=== Task item ===
Wherever a picture sits, omit it. Output the rest of the listing exactly.

=== Supplied information ===

--

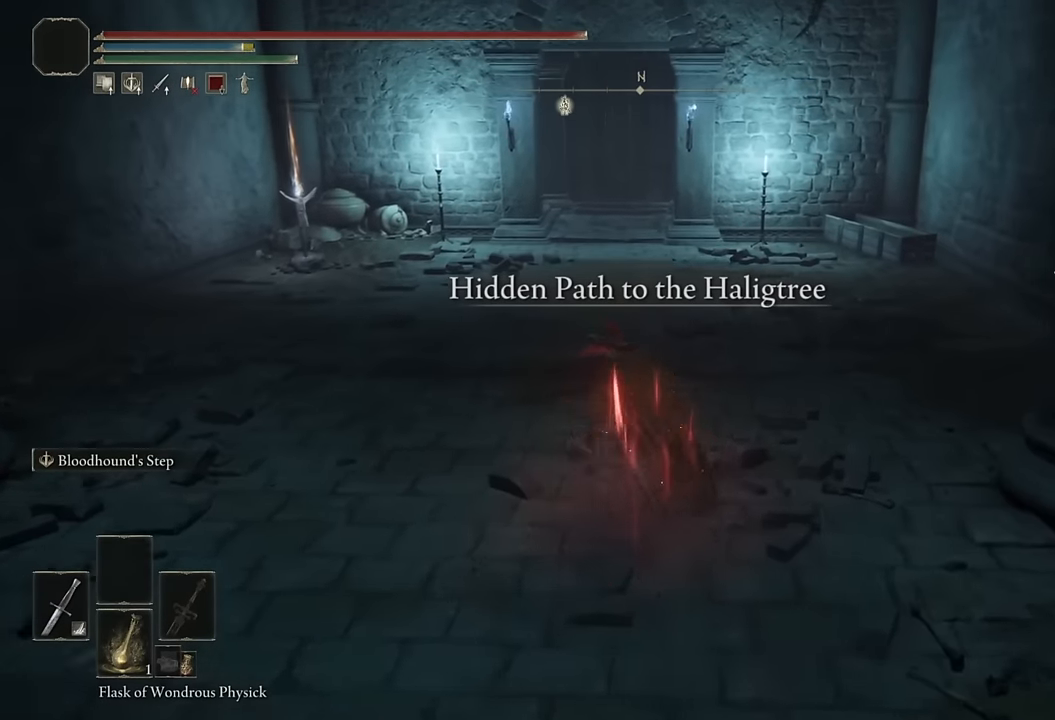
{"dt_ms": 500, "buttons": ["CIRCLE", "L2"], "left_stick": "up", "right_stick": "center", "events": [[450, "L2", "down"]]}
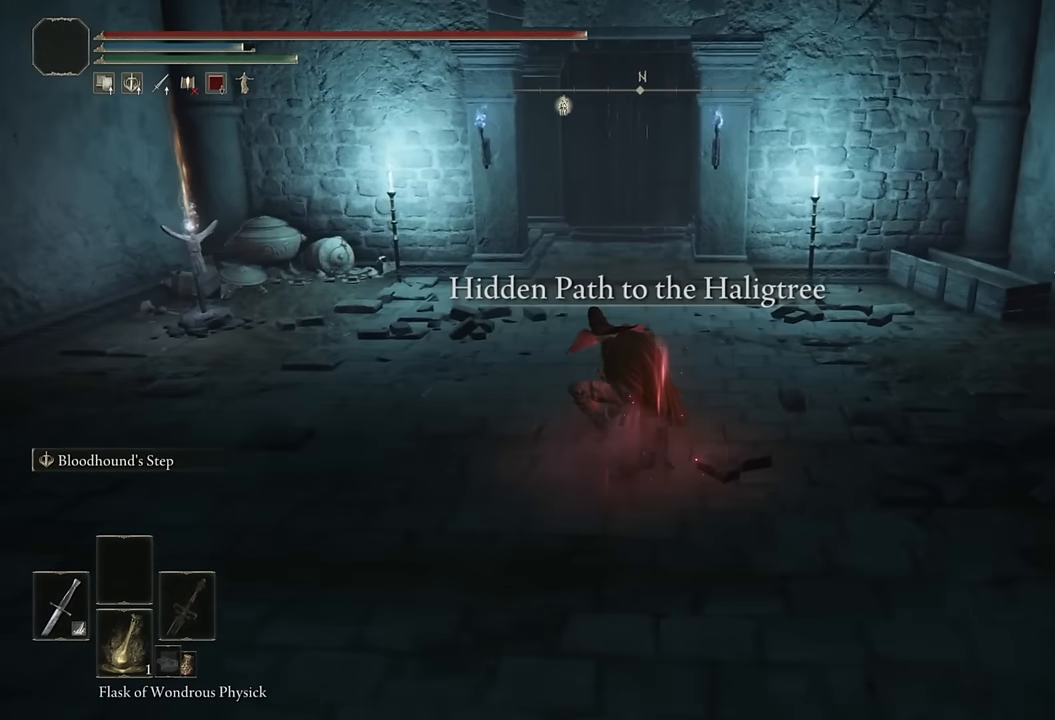
{"dt_ms": 500, "buttons": ["CIRCLE"], "left_stick": "up", "right_stick": "center", "events": [[150, "L2", "up"]]}
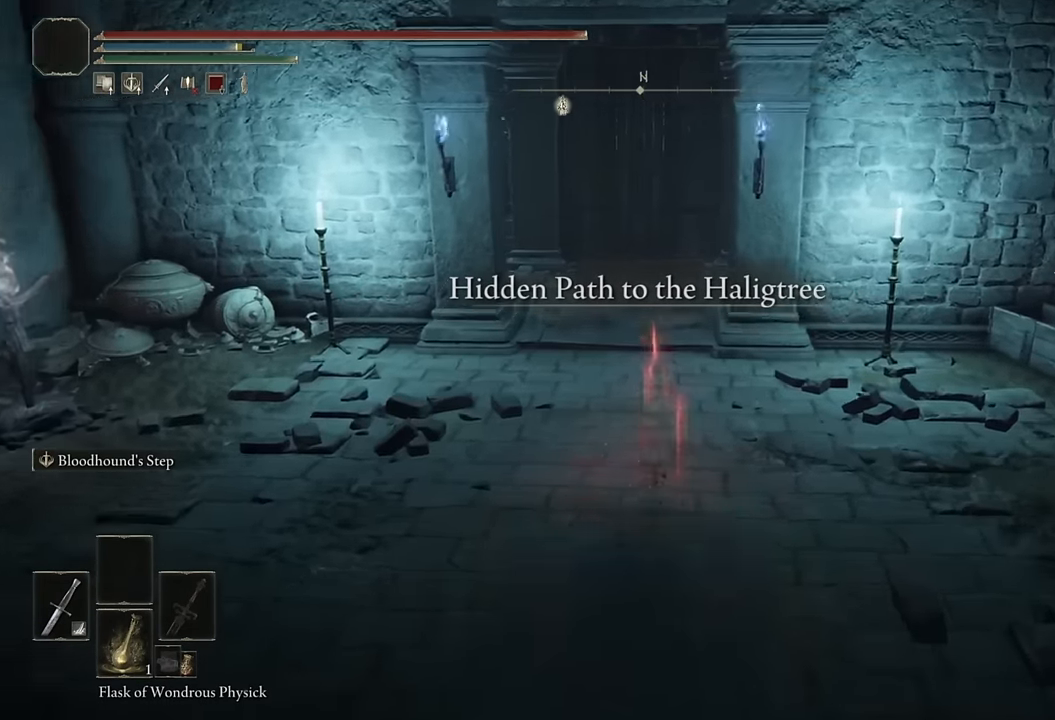
{"dt_ms": 500, "buttons": ["CIRCLE"], "left_stick": "up", "right_stick": "center", "events": [[300, "L2", "down"], [417, "L2", "up"]]}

--

=== Exercise output ===
{"dt_ms": 500, "buttons": ["CIRCLE", "L2"], "left_stick": "up", "right_stick": "center", "events": [[450, "L2", "down"]]}
{"dt_ms": 500, "buttons": ["CIRCLE"], "left_stick": "up", "right_stick": "center", "events": [[150, "L2", "up"]]}
{"dt_ms": 500, "buttons": ["CIRCLE"], "left_stick": "up", "right_stick": "center", "events": [[300, "L2", "down"], [417, "L2", "up"]]}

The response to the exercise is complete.